Dataset entries:
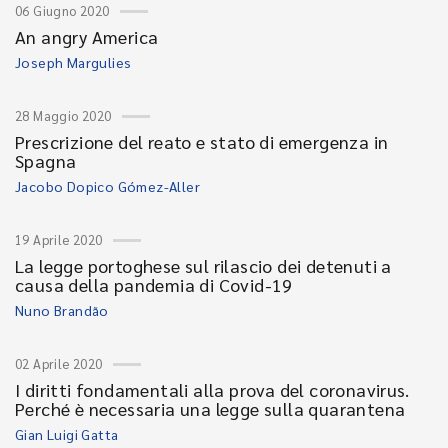
06 Giugno 2020
An angry America
Joseph Margulies
28 Maggio 2020
Prescrizione del reato e stato di emergenza in
Spagna
Jacobo Dopico Gómez-Aller
19 Aprile 2020
La legge portoghese sul rilascio dei detenuti a
causa della pandemia di Covid-19
Nuno Brandão
02 Aprile 2020
I diritti fondamentali alla prova del coronavirus.
Perché è necessaria una legge sulla quarantena
Gian Luigi Gatta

**Work task:** Pictures are to be left out when the entries above are repeated exactly.

**Written solution:**
06 Giugno 2020
An angry America
Joseph Margulies
28 Maggio 2020
Prescrizione del reato e stato di emergenza in
Spagna
Jacobo Dopico Gómez-Aller
19 Aprile 2020
La legge portoghese sul rilascio dei detenuti a
causa della pandemia di Covid-19
Nuno Brandão
02 Aprile 2020
I diritti fondamentali alla prova del coronavirus.
Perché è necessaria una legge sulla quarantena
Gian Luigi Gatta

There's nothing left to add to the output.